**MATERIAL SHOWN:**
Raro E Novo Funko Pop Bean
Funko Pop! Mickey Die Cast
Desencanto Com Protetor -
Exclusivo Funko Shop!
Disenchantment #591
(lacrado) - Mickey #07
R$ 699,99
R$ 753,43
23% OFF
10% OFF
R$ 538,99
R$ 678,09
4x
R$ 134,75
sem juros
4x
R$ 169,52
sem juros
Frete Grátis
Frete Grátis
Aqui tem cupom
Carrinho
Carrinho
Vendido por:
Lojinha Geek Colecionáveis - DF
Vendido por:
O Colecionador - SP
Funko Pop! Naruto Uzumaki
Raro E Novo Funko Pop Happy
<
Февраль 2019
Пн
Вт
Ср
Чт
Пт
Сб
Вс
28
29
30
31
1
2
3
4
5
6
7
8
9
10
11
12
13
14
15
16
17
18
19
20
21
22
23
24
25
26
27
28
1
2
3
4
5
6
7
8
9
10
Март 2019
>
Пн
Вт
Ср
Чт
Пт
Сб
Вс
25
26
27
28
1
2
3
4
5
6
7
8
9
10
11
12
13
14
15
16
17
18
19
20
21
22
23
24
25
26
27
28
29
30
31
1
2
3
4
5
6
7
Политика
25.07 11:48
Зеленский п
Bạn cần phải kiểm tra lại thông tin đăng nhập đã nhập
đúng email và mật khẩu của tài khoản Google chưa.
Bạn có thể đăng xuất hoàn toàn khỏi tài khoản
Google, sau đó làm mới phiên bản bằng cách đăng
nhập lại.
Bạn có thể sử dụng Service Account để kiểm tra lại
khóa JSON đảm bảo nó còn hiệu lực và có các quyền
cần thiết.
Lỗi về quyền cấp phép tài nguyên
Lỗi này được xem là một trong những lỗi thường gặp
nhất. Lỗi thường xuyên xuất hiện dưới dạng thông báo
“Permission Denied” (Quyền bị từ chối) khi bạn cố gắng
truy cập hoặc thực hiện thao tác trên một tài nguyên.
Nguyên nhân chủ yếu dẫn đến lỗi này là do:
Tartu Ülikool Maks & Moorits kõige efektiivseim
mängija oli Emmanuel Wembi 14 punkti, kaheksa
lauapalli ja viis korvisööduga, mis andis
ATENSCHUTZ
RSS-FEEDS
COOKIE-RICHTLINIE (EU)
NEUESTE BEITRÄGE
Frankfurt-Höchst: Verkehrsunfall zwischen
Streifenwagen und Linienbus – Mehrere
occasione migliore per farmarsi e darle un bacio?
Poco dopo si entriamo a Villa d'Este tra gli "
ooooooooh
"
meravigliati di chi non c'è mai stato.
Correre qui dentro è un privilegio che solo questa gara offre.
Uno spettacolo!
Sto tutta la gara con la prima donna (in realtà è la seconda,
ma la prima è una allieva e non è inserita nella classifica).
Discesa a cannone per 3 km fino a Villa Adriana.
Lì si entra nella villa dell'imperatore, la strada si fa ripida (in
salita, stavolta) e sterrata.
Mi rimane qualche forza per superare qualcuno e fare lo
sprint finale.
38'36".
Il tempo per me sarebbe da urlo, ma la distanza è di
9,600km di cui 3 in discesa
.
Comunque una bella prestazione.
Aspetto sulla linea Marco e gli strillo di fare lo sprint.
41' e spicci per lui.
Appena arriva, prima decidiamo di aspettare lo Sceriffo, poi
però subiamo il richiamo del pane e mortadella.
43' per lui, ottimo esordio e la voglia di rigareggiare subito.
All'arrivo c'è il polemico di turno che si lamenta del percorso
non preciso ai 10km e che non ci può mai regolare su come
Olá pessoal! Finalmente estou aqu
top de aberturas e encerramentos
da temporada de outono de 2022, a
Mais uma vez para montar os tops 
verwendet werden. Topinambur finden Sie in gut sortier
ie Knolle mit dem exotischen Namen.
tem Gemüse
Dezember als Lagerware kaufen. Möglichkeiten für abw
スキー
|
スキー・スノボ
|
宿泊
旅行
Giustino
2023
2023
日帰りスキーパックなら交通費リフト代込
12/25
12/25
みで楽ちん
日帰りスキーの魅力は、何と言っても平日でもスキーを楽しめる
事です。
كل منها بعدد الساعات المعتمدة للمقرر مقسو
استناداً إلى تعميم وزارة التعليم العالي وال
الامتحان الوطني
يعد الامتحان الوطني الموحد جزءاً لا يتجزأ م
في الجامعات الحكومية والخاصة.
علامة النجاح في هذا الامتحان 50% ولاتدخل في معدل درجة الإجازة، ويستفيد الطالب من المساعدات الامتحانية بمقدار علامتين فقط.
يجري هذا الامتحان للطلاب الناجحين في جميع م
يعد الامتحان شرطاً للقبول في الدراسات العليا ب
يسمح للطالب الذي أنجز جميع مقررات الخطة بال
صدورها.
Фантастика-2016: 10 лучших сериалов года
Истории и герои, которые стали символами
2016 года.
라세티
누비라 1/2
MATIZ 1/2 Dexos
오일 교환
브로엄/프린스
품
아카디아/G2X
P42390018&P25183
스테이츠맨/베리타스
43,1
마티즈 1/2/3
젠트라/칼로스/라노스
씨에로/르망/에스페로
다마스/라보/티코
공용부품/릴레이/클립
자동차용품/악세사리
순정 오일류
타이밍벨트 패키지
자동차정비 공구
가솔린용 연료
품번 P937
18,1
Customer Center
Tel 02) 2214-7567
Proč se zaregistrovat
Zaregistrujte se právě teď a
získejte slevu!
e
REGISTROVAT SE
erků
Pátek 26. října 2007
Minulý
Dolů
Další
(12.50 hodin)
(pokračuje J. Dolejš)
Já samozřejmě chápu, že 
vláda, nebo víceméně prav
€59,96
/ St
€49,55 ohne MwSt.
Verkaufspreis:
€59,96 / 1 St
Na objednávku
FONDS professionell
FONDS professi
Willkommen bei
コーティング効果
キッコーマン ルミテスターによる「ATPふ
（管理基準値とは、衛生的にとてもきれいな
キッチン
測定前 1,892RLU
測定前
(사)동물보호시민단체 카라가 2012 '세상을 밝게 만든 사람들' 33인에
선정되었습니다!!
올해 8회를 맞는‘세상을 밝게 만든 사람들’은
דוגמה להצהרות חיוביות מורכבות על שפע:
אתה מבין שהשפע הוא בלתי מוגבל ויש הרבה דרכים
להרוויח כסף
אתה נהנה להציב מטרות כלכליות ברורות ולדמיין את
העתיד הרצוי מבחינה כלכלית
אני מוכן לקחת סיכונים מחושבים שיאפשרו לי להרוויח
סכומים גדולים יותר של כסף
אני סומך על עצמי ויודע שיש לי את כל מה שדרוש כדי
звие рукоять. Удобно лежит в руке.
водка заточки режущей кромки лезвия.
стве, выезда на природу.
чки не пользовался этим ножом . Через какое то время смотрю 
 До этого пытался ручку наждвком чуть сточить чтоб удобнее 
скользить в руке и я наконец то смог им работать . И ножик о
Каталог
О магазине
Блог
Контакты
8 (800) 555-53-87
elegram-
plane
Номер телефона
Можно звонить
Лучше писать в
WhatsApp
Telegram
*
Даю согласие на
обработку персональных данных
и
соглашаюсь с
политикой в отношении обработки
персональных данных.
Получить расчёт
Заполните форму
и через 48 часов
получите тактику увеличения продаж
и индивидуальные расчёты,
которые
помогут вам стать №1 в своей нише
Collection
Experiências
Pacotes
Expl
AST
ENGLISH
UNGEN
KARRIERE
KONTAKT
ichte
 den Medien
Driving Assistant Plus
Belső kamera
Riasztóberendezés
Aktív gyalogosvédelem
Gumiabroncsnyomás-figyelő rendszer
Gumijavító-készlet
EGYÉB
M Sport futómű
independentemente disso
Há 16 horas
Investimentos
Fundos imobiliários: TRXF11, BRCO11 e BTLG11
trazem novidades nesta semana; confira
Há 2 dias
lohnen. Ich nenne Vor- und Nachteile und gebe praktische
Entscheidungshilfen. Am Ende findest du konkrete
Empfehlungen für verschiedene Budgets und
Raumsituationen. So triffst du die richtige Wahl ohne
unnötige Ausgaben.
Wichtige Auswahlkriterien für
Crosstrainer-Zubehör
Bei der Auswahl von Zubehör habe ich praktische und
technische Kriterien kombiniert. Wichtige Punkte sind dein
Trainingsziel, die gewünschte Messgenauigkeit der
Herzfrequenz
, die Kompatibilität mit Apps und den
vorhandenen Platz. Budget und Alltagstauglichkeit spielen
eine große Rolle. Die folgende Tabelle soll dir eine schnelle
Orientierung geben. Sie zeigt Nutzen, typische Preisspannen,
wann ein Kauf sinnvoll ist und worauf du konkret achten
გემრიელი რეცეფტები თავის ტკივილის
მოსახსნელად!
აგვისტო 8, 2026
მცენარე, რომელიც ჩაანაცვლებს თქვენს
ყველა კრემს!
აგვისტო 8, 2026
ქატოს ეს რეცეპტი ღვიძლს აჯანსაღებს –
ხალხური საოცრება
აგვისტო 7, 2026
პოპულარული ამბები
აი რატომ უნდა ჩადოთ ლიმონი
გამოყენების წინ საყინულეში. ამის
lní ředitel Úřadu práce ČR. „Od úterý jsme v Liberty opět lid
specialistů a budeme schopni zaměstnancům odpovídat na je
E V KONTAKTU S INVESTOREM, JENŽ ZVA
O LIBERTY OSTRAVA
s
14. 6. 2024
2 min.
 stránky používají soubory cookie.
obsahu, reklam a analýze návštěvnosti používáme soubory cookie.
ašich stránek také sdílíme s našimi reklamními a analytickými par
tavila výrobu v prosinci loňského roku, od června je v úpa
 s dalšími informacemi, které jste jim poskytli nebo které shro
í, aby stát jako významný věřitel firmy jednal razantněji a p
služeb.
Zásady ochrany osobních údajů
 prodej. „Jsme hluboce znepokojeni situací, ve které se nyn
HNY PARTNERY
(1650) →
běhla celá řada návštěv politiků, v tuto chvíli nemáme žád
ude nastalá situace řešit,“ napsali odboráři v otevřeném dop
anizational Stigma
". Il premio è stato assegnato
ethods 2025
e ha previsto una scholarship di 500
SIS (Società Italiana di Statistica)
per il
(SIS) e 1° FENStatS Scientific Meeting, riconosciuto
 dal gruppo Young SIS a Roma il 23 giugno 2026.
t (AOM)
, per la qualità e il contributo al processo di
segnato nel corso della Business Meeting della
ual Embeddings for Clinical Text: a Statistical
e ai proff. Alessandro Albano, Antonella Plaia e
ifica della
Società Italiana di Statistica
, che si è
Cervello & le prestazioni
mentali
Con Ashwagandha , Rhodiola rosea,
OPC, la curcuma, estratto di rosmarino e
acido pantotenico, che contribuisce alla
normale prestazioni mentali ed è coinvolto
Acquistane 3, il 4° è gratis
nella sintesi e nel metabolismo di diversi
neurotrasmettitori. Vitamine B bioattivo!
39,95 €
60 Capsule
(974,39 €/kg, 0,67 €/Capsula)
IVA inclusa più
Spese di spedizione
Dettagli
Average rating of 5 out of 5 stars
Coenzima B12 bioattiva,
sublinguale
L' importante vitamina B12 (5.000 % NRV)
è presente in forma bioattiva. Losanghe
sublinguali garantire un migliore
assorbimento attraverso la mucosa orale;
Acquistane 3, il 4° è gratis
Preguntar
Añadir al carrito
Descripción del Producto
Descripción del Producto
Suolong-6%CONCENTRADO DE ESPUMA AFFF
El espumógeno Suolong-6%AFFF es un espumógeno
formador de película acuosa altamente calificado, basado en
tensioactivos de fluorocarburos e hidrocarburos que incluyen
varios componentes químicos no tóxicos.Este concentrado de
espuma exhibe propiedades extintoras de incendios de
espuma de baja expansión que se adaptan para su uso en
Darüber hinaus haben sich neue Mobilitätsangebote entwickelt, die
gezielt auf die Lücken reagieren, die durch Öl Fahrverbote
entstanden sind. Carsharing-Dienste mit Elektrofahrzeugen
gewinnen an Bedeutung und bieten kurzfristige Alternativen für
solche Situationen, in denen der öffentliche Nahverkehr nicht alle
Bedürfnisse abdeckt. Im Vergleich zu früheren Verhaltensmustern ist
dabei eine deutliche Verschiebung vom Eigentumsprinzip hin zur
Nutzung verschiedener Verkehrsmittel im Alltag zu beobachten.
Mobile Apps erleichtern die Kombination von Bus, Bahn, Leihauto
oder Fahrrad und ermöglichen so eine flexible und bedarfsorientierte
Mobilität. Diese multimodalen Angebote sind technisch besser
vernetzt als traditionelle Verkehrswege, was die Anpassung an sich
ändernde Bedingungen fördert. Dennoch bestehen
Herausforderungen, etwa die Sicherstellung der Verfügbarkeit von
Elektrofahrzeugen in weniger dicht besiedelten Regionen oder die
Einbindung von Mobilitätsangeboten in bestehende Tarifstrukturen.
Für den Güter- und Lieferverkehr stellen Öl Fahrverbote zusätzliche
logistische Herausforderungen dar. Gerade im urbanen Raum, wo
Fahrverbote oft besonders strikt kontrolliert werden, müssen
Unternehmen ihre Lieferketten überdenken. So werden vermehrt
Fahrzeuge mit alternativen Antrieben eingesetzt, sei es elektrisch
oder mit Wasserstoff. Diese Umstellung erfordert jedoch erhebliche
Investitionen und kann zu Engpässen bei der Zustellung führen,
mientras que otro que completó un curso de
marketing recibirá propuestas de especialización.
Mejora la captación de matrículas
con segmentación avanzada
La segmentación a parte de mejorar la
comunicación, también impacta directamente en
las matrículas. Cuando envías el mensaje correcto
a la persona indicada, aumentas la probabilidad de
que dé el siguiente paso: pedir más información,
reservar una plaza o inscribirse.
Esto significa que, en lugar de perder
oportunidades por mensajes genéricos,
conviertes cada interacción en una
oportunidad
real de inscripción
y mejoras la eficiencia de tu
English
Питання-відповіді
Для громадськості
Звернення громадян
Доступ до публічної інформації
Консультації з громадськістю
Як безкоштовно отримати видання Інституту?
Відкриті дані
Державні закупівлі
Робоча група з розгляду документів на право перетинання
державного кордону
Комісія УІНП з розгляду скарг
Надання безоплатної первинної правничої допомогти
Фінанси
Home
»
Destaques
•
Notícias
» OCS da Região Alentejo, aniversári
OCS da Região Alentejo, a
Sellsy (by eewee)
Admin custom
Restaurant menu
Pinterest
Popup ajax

**WHAT TO PRODUCE:** Extract the records line for line, from the first line through the line containing "ma la prima", including that line. Reproduce each line without any change.

**ANSWER AREA:**
Raro E Novo Funko Pop Bean
Funko Pop! Mickey Die Cast
Desencanto Com Protetor -
Exclusivo Funko Shop!
Disenchantment #591
(lacrado) - Mickey #07
R$ 699,99
R$ 753,43
23% OFF
10% OFF
R$ 538,99
R$ 678,09
4x
R$ 134,75
sem juros
4x
R$ 169,52
sem juros
Frete Grátis
Frete Grátis
Aqui tem cupom
Carrinho
Carrinho
Vendido por:
Lojinha Geek Colecionáveis - DF
Vendido por:
O Colecionador - SP
Funko Pop! Naruto Uzumaki
Raro E Novo Funko Pop Happy
<
Февраль 2019
Пн
Вт
Ср
Чт
Пт
Сб
Вс
28
29
30
31
1
2
3
4
5
6
7
8
9
10
11
12
13
14
15
16
17
18
19
20
21
22
23
24
25
26
27
28
1
2
3
4
5
6
7
8
9
10
Март 2019
>
Пн
Вт
Ср
Чт
Пт
Сб
Вс
25
26
27
28
1
2
3
4
5
6
7
8
9
10
11
12
13
14
15
16
17
18
19
20
21
22
23
24
25
26
27
28
29
30
31
1
2
3
4
5
6
7
Политика
25.07 11:48
Зеленский п
Bạn cần phải kiểm tra lại thông tin đăng nhập đã nhập
đúng email và mật khẩu của tài khoản Google chưa.
Bạn có thể đăng xuất hoàn toàn khỏi tài khoản
Google, sau đó làm mới phiên bản bằng cách đăng
nhập lại.
Bạn có thể sử dụng Service Account để kiểm tra lại
khóa JSON đảm bảo nó còn hiệu lực và có các quyền
cần thiết.
Lỗi về quyền cấp phép tài nguyên
Lỗi này được xem là một trong những lỗi thường gặp
nhất. Lỗi thường xuyên xuất hiện dưới dạng thông báo
“Permission Denied” (Quyền bị từ chối) khi bạn cố gắng
truy cập hoặc thực hiện thao tác trên một tài nguyên.
Nguyên nhân chủ yếu dẫn đến lỗi này là do:
Tartu Ülikool Maks & Moorits kõige efektiivseim
mängija oli Emmanuel Wembi 14 punkti, kaheksa
lauapalli ja viis korvisööduga, mis andis
ATENSCHUTZ
RSS-FEEDS
COOKIE-RICHTLINIE (EU)
NEUESTE BEITRÄGE
Frankfurt-Höchst: Verkehrsunfall zwischen
Streifenwagen und Linienbus – Mehrere
occasione migliore per farmarsi e darle un bacio?
Poco dopo si entriamo a Villa d'Este tra gli "
ooooooooh
"
meravigliati di chi non c'è mai stato.
Correre qui dentro è un privilegio che solo questa gara offre.
Uno spettacolo!
Sto tutta la gara con la prima donna (in realtà è la seconda,
ma la prima è una allieva e non è inserita nella classifica).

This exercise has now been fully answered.